(Items listed in a dataset)

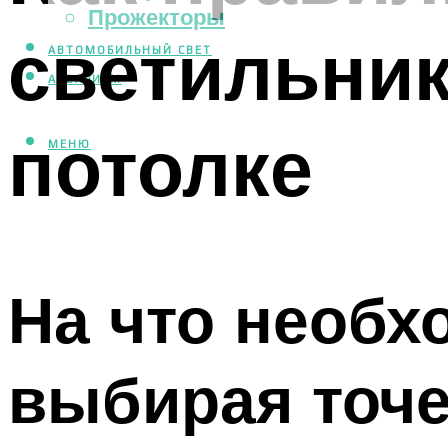
Прожекторы
светильник
АВТОМОБИЛЬНЫЙ СВЕТ
АКВАРИУМ
потолке
МЕНЮ
На что необх
выбирая точ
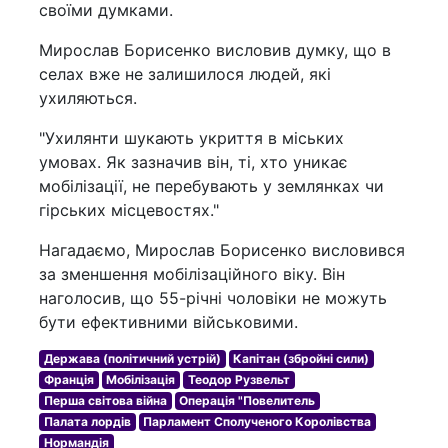
своїми думками.
Мирослав Борисенко висловив думку, що в
селах вже не залишилося людей, які
ухиляються.
"Ухилянти шукають укриття в міських
умовах. Як зазначив він, ті, хто уникає
мобілізації, не перебувають у землянках чи
гірських місцевостях."
Нагадаємо, Мирослав Борисенко висловився
за зменшення мобілізаційного віку. Він
наголосив, що 55-річні чоловіки не можуть
бути ефективними військовими.
Держава (політичний устрій)
Капітан (збройні сили)
Франція
Мобілізація
Теодор Рузвельт
Перша світова війна
Операція "Повелитель
Палата лордів
Парламент Сполученого Королівства
Нормандія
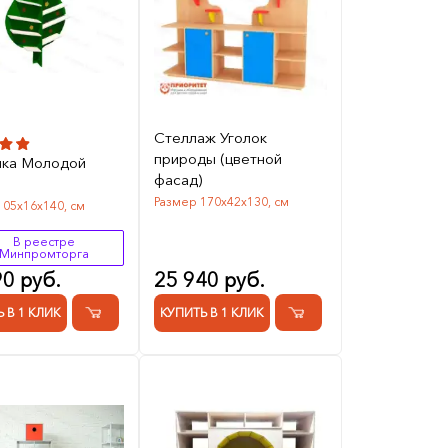
Стеллаж Уголок
природы (цветной
лка Молодой
фасад)
Размер 170х42х130, см
105х16х140, см
В реестре
Минпромторга
90 руб.
25 940 руб.
 В 1 КЛИК
КУПИТЬ В 1 КЛИК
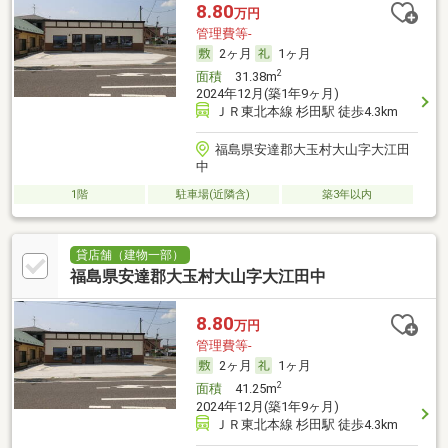
8.80
万円
管理費等-
2ヶ月
1ヶ月
2
面積
31.38m
2024年12月(築1年9ヶ月)
ＪＲ東北本線 杉田駅 徒歩4.3km
福島県安達郡大玉村大山字大江田
中
1階
駐車場(近隣含)
築3年以内
貸店舗（建物一部）
福島県安達郡大玉村大山字大江田中
8.80
万円
管理費等-
2ヶ月
1ヶ月
2
面積
41.25m
2024年12月(築1年9ヶ月)
ＪＲ東北本線 杉田駅 徒歩4.3km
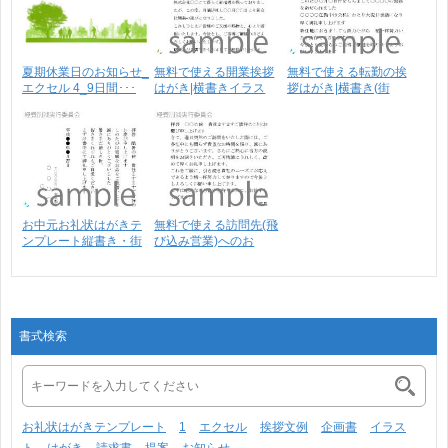
夏期休業日のお知らせ_
無料で使える開業挨拶
無料で使える転勤の挨
エクセル 4_9日間･･･
はがき|横書きイラス
拶はがき|横書き(街
ト･･･
と･･･
お中元お礼状はがきテ
無料で使える訪問先(飛
ンプレート縦書き・街
び込み営業)へのお
と･･･
礼･･･
書式検索
お礼状はがきテンプレート
1
エクセル
挨拶文例
企画書
イラス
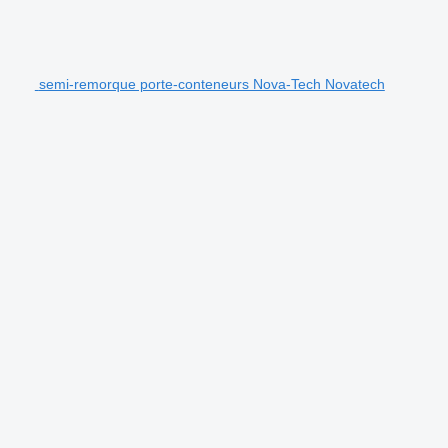
semi-remorque porte-conteneurs Nova-Tech Novatech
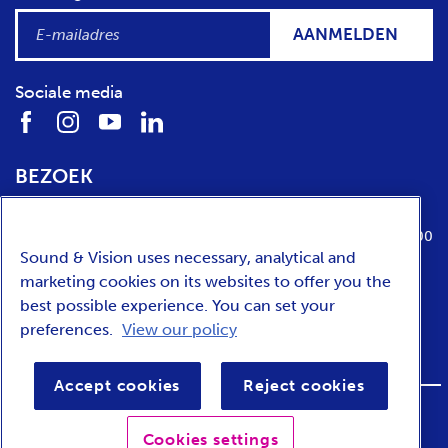
AANMELDEN
Sociale media
BEZOEK
Locatie
Openingstijden
Media Parkboulevard 1
dinsdag t/m zondag van 10:00 tot 17:00
Sound & Vision uses necessary, analytical and
1217 WE
Hilversum
marketing cookies on its websites to offer you the
best possible experience. You can set your
preferences.
View our policy
ENGLISH
Accept cookies
Reject cookies
FOOTER
Privacy
Toegankelijkheid
Voorwaarden
Cookies settings
BAR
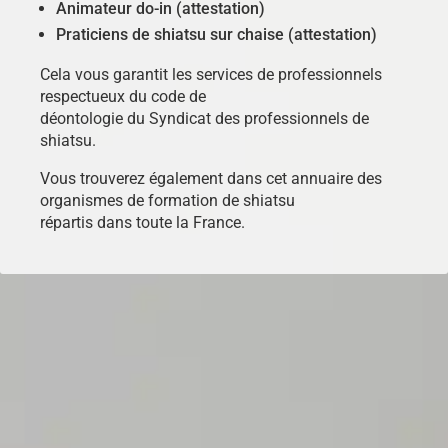
Animateur do-in (attestation)
Praticiens de shiatsu sur chaise (attestation)
Cela vous garantit les services de professionnels
respectueux du code de
déontologie du Syndicat des professionnels de
shiatsu.
Vous trouverez également dans cet annuaire des
organismes de formation de shiatsu
répartis dans toute la France.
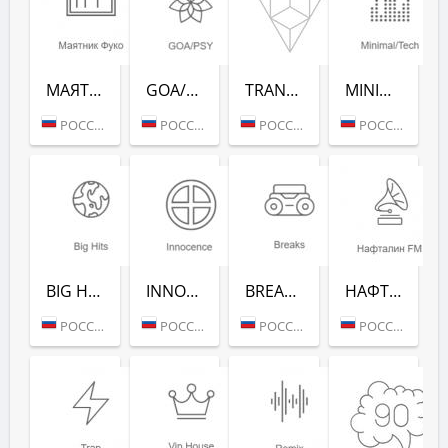
МАЯТНИК ФУКО (РАДИО РЕКОРД)
GOA/PSY (РАДИО РЕКОРД)
TRANCE CLASSICS (РАДИО РЕКОРД)
MINIMAL/TECH (РАДИО РЕКОРД)
РОССИЯ (МОСКВА)
РОССИЯ (МОСКВА)
РОССИЯ (МОСКВА)
РОССИЯ (МОСКВА)
BIG HITS (РАДИО РЕКОРД)
INNOCENCE (РАДИО РЕКОРД)
BREAKS (РАДИО РЕКОРД)
НАФТАЛИН FM (РАДИО РЕКОРД)
РОССИЯ (МОСКВА)
РОССИЯ (МОСКВА)
РОССИЯ (МОСКВА)
РОССИЯ (МОСКВА)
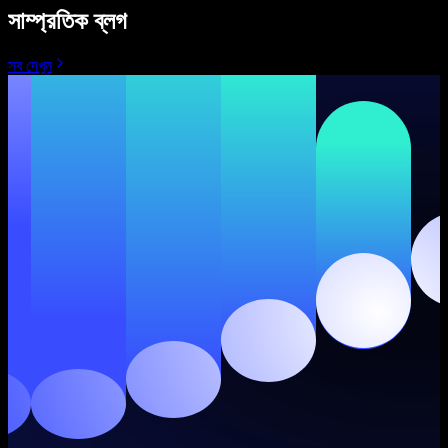
সাম্প্রতিক ব্লগ
সব দেখুন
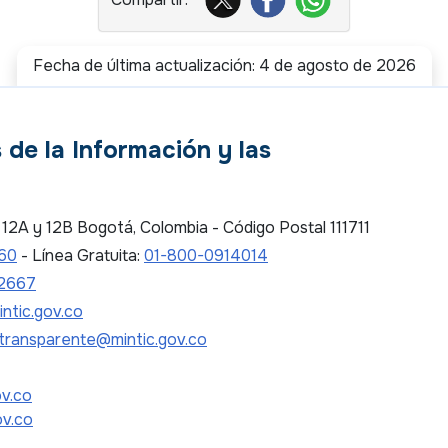
Fecha de última actualización: 4 de agosto de 2026
 de la Información y las
es 12A y 12B Bogotá, Colombia - Código Postal 111711
 60
- Línea Gratuita:
01-800-0914014
2667
ntic.gov.co
transparente@mintic.gov.co
ov.co
ov.co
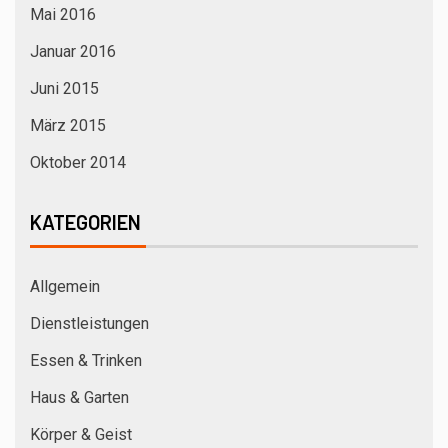
Mai 2016
Januar 2016
Juni 2015
März 2015
Oktober 2014
KATEGORIEN
Allgemein
Dienstleistungen
Essen & Trinken
Haus & Garten
Körper & Geist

■ PROBLEM TO SOLVE ■
Could you repeat all of the entries exactly, without any of the images?

■ OUTPUT BELOW ■
Прожекторы
светильник
АВТОМОБИЛЬНЫЙ СВЕТ
АКВАРИУМ
потолке
МЕНЮ
На что необх
выбирая точ
своїми думками.
Мирослав Борисенко висловив думку, що в
селах вже не залишилося людей, які
ухиляються.
"Ухилянти шукають укриття в міських
умовах. Як зазначив він, ті, хто уникає
мобілізації, не перебувають у землянках чи
гірських місцевостях."
Нагадаємо, Мирослав Борисенко висловився
за зменшення мобілізаційного віку. Він
наголосив, що 55-річні чоловіки не можуть
бути ефективними військовими.
Держава (політичний устрій)
Капітан (збройні сили)
Франція
Мобілізація
Теодор Рузвельт
Перша світова війна
Операція "Повелитель
Палата лордів
Парламент Сполученого Королівства
Нормандія
Стеллаж Уголок
природы (цветной
лка Молодой
фасад)
Размер 170х42х130, см
105х16х140, см
В реестре
Минпромторга
90 руб.
25 940 руб.
 В 1 КЛИК
КУПИТЬ В 1 КЛИК
8.80
万円
管理費等-
2ヶ月
1ヶ月
2
面積
31.38m
2024年12月(築1年9ヶ月)
ＪＲ東北本線 杉田駅 徒歩4.3km
福島県安達郡大玉村大山字大江田
中
1階
駐車場(近隣含)
築3年以内
貸店舗（建物一部）
福島県安達郡大玉村大山字大江田中
8.80
万円
管理費等-
2ヶ月
1ヶ月
2
面積
41.25m
2024年12月(築1年9ヶ月)
ＪＲ東北本線 杉田駅 徒歩4.3km
夏期休業日のお知らせ_
無料で使える開業挨拶
無料で使える転勤の挨
エクセル 4_9日間･･･
はがき|横書きイラス
拶はがき|横書き(街
ト･･･
と･･･
お中元お礼状はがきテ
無料で使える訪問先(飛
ンプレート縦書き・街
び込み営業)へのお
と･･･
礼･･･
書式検索
お礼状はがきテンプレート
1
エクセル
挨拶文例
企画書
イラス
semi-remorque porte-conteneurs Nova-Tech Novatech
AANMELDEN
Sociale media
BEZOEK
Locatie
Openingstijden
Media Parkboulevard 1
dinsdag t/m zondag van 10:00 tot 17:00
Sound & Vision uses necessary, analytical and
1217 WE
Hilversum
marketing cookies on its websites to offer you the
best possible experience. You can set your
preferences.
View our policy
ENGLISH
Accept cookies
Reject cookies
FOOTER
Privacy
Toegankelijkheid
Voorwaarden
Cookies settings
BAR
Animateur do-in (attestation)
Praticiens de shiatsu sur chaise (attestation)
Cela vous garantit les services de professionnels
respectueux du code de
déontologie du Syndicat des professionnels de
shiatsu.
Vous trouverez également dans cet annuaire des
organismes de formation de shiatsu
répartis dans toute la France.
МАЯТНИК ФУКО (РАДИО РЕКОРД)
GOA/PSY (РАДИО РЕКОРД)
TRANCE CLASSICS (РАДИО РЕКОРД)
MINIMAL/TECH (РАДИО РЕКОРД)
РОССИЯ (МОСКВА)
РОССИЯ (МОСКВА)
РОССИЯ (МОСКВА)
РОССИЯ (МОСКВА)
BIG HITS (РАДИО РЕКОРД)
INNOCENCE (РАДИО РЕКОРД)
BREAKS (РАДИО РЕКОРД)
НАФТАЛИН FM (РАДИО РЕКОРД)
РОССИЯ (МОСКВА)
РОССИЯ (МОСКВА)
РОССИЯ (МОСКВА)
РОССИЯ (МОСКВА)
সাম্প্রতিক ব্লগ
সব দেখুন
Fecha de última actualización: 4 de agosto de 2026
 de la Información y las
es 12A y 12B Bogotá, Colombia - Código Postal 111711
 60
- Línea Gratuita:
01-800-0914014
2667
ntic.gov.co
transparente@mintic.gov.co
ov.co
ov.co
Mai 2016
Januar 2016
Juni 2015
März 2015
Oktober 2014
KATEGORIEN
Allgemein
Dienstleistungen
Essen & Trinken
Haus & Garten
Körper & Geist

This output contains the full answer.